Und das geht, nebenbei erwähnt, nicht bloss während der Ferien in einem Resort, sondern auch im stieren Januar in der eigenen Stadt. In Zürich beispielsweise lässt sich im Hotel «Helvetia» ein Viergänger, zubereitet unter Küchenchef Karim Schumann, im Zimmer verzehren (für zirka 120 Franken je Person, ohne Getränke, mit Unterkunft – egal, ob man über- nachtet oder nach dem Dessert auscheckt); ich fand das Essen/Angebot prima.

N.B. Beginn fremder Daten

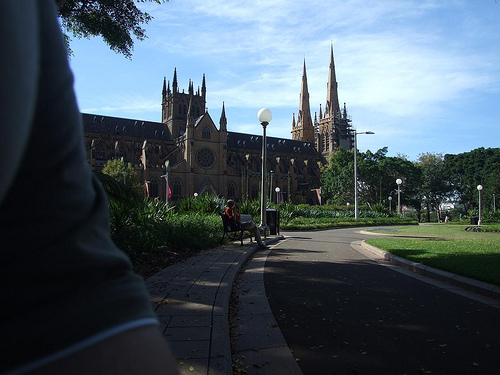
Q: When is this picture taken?
A: While touring.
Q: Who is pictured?
A: Man.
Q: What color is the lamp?
A: White.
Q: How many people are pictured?
A: Two.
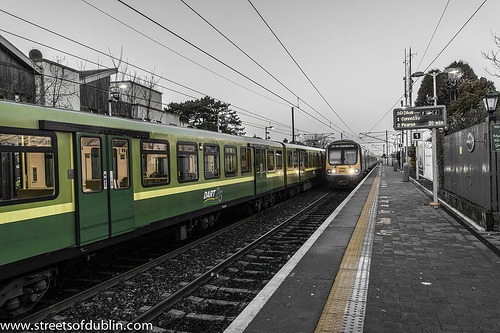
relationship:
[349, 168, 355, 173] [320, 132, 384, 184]
headlight reflecting off train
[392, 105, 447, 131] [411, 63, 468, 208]
post on post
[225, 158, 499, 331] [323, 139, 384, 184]
walkway next to train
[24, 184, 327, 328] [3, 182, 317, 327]
gravel between tracks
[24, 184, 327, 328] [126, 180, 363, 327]
gravel between tracks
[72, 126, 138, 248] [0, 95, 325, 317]
doors on side of train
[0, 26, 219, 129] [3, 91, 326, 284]
buildings behind train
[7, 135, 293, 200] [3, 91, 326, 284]
lights on train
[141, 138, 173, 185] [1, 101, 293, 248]
window of train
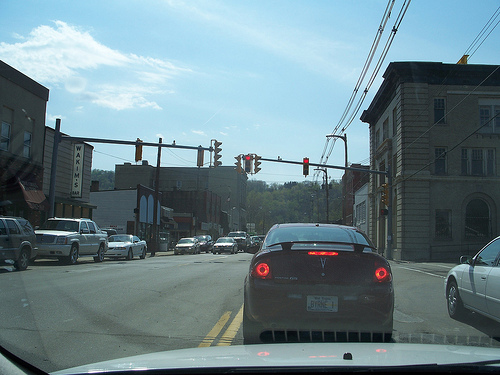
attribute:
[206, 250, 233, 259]
lines — yellow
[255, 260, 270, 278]
tail light — on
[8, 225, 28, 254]
truck — white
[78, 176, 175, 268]
building — brown, white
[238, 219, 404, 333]
car — sitting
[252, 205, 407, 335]
black car — small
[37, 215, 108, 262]
cars — parked, parallel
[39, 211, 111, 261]
truck — white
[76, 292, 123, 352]
asphalt — gray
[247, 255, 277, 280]
light — red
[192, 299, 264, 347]
lines — yellow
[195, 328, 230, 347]
lines — yellow, double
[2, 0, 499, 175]
sky — blue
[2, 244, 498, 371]
pavement — gray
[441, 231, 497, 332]
car — gray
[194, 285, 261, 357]
line — double, yellow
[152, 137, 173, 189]
bars — metal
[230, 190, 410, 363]
car — white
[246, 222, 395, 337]
car — black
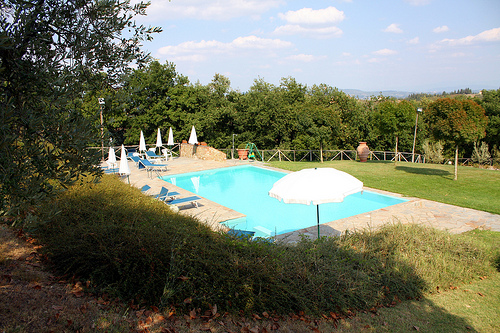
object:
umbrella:
[267, 166, 365, 239]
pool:
[159, 159, 406, 237]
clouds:
[124, 0, 500, 95]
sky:
[115, 0, 499, 93]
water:
[154, 164, 408, 242]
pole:
[316, 205, 320, 241]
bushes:
[0, 152, 500, 332]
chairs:
[138, 158, 168, 172]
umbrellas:
[187, 126, 198, 159]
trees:
[428, 95, 489, 166]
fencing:
[88, 142, 499, 165]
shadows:
[395, 166, 453, 181]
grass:
[263, 159, 498, 220]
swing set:
[239, 142, 264, 164]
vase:
[356, 141, 371, 162]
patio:
[110, 154, 499, 252]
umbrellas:
[119, 143, 131, 183]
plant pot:
[236, 149, 250, 160]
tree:
[3, 1, 162, 232]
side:
[1, 2, 201, 333]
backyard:
[6, 144, 496, 332]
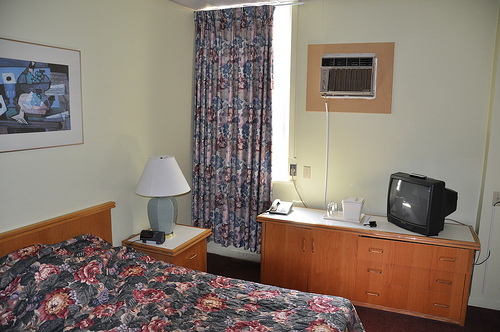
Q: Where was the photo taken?
A: It was taken at the hotel room.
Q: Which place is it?
A: It is a hotel room.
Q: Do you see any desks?
A: No, there are no desks.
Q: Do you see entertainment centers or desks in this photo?
A: No, there are no desks or entertainment centers.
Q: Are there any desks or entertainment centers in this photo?
A: No, there are no desks or entertainment centers.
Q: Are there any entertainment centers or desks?
A: No, there are no desks or entertainment centers.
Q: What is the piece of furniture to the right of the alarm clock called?
A: The piece of furniture is a dresser.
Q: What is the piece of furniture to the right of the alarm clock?
A: The piece of furniture is a dresser.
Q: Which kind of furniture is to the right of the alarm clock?
A: The piece of furniture is a dresser.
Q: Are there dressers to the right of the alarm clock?
A: Yes, there is a dresser to the right of the alarm clock.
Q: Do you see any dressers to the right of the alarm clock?
A: Yes, there is a dresser to the right of the alarm clock.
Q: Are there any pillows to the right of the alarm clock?
A: No, there is a dresser to the right of the alarm clock.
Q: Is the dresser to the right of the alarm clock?
A: Yes, the dresser is to the right of the alarm clock.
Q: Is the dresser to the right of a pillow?
A: No, the dresser is to the right of the alarm clock.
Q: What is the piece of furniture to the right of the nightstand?
A: The piece of furniture is a dresser.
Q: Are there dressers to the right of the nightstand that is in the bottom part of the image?
A: Yes, there is a dresser to the right of the nightstand.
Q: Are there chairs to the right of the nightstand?
A: No, there is a dresser to the right of the nightstand.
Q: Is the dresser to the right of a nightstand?
A: Yes, the dresser is to the right of a nightstand.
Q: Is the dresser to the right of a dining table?
A: No, the dresser is to the right of a nightstand.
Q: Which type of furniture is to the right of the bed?
A: The piece of furniture is a dresser.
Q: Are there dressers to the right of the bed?
A: Yes, there is a dresser to the right of the bed.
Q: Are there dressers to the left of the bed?
A: No, the dresser is to the right of the bed.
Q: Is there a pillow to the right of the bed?
A: No, there is a dresser to the right of the bed.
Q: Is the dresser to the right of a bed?
A: Yes, the dresser is to the right of a bed.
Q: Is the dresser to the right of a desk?
A: No, the dresser is to the right of a bed.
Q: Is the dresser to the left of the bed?
A: No, the dresser is to the right of the bed.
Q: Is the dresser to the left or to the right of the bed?
A: The dresser is to the right of the bed.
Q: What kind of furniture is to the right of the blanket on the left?
A: The piece of furniture is a dresser.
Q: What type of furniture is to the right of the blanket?
A: The piece of furniture is a dresser.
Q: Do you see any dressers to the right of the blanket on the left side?
A: Yes, there is a dresser to the right of the blanket.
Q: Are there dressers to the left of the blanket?
A: No, the dresser is to the right of the blanket.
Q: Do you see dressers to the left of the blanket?
A: No, the dresser is to the right of the blanket.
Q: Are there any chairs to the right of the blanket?
A: No, there is a dresser to the right of the blanket.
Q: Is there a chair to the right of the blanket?
A: No, there is a dresser to the right of the blanket.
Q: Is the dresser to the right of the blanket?
A: Yes, the dresser is to the right of the blanket.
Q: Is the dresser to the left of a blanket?
A: No, the dresser is to the right of a blanket.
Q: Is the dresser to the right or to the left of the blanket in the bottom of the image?
A: The dresser is to the right of the blanket.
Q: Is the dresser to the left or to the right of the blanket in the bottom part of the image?
A: The dresser is to the right of the blanket.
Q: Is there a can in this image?
A: No, there are no cans.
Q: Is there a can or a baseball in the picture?
A: No, there are no cans or baseballs.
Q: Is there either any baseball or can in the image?
A: No, there are no cans or baseballs.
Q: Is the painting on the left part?
A: Yes, the painting is on the left of the image.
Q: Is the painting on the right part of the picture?
A: No, the painting is on the left of the image.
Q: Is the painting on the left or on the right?
A: The painting is on the left of the image.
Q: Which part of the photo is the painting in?
A: The painting is on the left of the image.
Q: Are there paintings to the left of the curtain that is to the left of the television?
A: Yes, there is a painting to the left of the curtain.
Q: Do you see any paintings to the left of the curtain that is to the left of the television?
A: Yes, there is a painting to the left of the curtain.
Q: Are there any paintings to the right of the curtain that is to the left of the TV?
A: No, the painting is to the left of the curtain.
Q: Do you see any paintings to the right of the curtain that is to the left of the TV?
A: No, the painting is to the left of the curtain.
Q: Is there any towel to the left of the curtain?
A: No, there is a painting to the left of the curtain.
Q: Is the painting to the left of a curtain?
A: Yes, the painting is to the left of a curtain.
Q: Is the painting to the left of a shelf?
A: No, the painting is to the left of a curtain.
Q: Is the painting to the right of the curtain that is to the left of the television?
A: No, the painting is to the left of the curtain.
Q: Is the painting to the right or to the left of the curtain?
A: The painting is to the left of the curtain.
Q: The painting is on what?
A: The painting is on the wall.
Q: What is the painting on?
A: The painting is on the wall.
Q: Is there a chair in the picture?
A: No, there are no chairs.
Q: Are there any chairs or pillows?
A: No, there are no chairs or pillows.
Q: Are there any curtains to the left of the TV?
A: Yes, there is a curtain to the left of the TV.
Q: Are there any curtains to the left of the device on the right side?
A: Yes, there is a curtain to the left of the TV.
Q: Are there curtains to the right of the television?
A: No, the curtain is to the left of the television.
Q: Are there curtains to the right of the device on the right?
A: No, the curtain is to the left of the television.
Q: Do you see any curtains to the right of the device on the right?
A: No, the curtain is to the left of the television.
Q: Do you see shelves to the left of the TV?
A: No, there is a curtain to the left of the TV.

Wo ich auch noch war, kurz vor dem Shutdown: im «Leuehof» von Nenad Mlinarevic und Valentin Diem. Dabei handelt es sich um ein Pop-up- Restaurant an der Bahnhofstrasse 32. Das Essen weist die Qualität auf, die man von Mlinarevic gewohnt ist («Bauernschänke», «Neue Taverne»), die Playlist von Diem ist hörenswert (auch auf Spotify), die alte Schalterhalle der Bank Leu stunning (mit Werken von Künstlern der Galerie Mai 36, unter anderem); Tische und Stühle sind leider mickrig, doch das nimmt man in Kauf. «Wenn alles gut läuft, sind wir ab dem 23. Januar 2021 mit voller Energie zurück», schrieben die Köche/ Unternehmer (voraussichtlich bis 27. Februar). That’s the spirit, in meinen Augen, obwohl wir in der Zwischenzeit gelernt haben, dass nicht alles gut lief. Ich wünsche Ihnen nur das Beste zum neuen Jahr dennoch.